TASK OBJECTIVE — Reproduce, word for word, the records from the very first line through the line containing "genus: Aquilegia", including both ends.

ENTRIES PROVIDED —
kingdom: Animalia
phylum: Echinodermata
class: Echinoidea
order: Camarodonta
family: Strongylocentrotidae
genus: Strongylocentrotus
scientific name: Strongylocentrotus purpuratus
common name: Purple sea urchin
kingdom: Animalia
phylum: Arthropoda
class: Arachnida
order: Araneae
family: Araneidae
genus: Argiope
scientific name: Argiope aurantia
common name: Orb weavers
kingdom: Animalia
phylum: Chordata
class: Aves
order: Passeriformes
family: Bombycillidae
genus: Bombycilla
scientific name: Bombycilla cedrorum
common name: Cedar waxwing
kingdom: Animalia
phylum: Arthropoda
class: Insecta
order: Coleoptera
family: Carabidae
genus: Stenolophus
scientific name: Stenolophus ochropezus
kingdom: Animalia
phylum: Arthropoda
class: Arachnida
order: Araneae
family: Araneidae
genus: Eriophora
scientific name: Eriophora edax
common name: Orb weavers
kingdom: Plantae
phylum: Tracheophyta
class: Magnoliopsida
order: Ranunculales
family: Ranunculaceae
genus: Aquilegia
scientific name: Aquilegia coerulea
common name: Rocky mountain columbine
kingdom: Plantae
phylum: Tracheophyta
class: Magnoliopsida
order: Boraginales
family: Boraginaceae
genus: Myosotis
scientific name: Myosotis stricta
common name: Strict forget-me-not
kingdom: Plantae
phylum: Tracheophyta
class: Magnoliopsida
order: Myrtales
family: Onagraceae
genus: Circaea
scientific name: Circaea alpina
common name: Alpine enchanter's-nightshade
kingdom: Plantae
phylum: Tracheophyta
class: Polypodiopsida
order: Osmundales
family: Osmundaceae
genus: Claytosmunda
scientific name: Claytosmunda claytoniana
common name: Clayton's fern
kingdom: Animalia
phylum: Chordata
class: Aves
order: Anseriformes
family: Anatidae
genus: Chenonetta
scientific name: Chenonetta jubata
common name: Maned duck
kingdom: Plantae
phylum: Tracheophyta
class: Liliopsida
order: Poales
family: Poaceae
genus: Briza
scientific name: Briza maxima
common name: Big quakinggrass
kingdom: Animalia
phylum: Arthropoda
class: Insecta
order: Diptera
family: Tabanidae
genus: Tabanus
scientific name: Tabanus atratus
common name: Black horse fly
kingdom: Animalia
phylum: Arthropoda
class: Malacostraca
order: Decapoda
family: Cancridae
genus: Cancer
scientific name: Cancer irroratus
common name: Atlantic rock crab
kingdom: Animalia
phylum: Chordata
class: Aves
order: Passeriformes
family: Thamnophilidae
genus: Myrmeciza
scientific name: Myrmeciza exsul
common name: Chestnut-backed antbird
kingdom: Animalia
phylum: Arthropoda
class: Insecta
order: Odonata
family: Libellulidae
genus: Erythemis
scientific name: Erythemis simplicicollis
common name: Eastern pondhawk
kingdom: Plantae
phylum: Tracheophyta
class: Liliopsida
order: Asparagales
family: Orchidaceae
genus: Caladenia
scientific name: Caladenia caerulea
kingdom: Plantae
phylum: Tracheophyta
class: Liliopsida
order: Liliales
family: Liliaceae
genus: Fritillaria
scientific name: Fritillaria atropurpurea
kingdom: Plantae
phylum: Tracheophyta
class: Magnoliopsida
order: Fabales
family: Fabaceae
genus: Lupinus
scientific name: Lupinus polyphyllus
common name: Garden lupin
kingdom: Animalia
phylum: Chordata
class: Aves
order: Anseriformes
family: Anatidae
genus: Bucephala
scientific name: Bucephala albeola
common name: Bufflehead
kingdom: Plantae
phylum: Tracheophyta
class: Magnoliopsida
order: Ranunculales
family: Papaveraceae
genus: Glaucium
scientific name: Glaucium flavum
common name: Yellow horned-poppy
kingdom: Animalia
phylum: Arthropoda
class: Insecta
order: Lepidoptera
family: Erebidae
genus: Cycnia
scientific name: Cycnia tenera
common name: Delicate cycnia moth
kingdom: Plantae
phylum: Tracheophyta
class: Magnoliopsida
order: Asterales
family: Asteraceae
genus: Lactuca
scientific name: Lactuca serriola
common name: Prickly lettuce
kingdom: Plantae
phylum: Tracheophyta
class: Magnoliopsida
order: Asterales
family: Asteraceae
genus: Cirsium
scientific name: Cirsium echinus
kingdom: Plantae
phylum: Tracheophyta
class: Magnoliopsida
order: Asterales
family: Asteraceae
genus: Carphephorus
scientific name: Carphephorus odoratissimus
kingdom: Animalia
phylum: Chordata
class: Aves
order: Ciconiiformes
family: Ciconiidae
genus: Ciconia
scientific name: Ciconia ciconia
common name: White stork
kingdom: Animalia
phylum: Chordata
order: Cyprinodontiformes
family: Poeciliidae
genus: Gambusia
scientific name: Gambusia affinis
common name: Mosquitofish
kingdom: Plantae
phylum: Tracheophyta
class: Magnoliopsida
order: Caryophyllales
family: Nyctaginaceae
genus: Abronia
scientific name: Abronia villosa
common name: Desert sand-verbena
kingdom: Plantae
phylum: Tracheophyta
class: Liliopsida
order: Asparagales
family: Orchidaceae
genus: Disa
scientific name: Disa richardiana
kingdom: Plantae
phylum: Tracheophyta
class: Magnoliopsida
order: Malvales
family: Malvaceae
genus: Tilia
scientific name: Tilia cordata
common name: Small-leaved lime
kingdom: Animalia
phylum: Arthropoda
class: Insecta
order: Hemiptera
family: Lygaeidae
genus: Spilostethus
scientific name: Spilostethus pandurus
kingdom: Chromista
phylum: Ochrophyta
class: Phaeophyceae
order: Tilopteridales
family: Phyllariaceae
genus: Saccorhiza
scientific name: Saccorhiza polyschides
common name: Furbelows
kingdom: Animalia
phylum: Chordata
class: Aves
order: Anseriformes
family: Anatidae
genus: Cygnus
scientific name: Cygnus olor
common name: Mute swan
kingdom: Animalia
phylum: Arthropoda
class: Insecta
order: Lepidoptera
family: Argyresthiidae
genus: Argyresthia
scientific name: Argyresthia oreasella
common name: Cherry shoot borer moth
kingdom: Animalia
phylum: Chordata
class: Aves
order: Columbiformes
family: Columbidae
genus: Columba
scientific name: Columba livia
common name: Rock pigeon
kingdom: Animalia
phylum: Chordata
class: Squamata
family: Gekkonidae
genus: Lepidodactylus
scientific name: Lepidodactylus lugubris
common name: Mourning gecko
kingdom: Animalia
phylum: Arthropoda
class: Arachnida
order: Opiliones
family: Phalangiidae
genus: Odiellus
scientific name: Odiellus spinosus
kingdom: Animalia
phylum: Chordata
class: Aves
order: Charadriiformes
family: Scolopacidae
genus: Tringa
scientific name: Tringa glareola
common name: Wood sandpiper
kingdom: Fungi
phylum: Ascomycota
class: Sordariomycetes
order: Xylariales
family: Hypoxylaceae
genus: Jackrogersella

WRITTEN SOLUTION —
kingdom: Animalia
phylum: Echinodermata
class: Echinoidea
order: Camarodonta
family: Strongylocentrotidae
genus: Strongylocentrotus
scientific name: Strongylocentrotus purpuratus
common name: Purple sea urchin
kingdom: Animalia
phylum: Arthropoda
class: Arachnida
order: Araneae
family: Araneidae
genus: Argiope
scientific name: Argiope aurantia
common name: Orb weavers
kingdom: Animalia
phylum: Chordata
class: Aves
order: Passeriformes
family: Bombycillidae
genus: Bombycilla
scientific name: Bombycilla cedrorum
common name: Cedar waxwing
kingdom: Animalia
phylum: Arthropoda
class: Insecta
order: Coleoptera
family: Carabidae
genus: Stenolophus
scientific name: Stenolophus ochropezus
kingdom: Animalia
phylum: Arthropoda
class: Arachnida
order: Araneae
family: Araneidae
genus: Eriophora
scientific name: Eriophora edax
common name: Orb weavers
kingdom: Plantae
phylum: Tracheophyta
class: Magnoliopsida
order: Ranunculales
family: Ranunculaceae
genus: Aquilegia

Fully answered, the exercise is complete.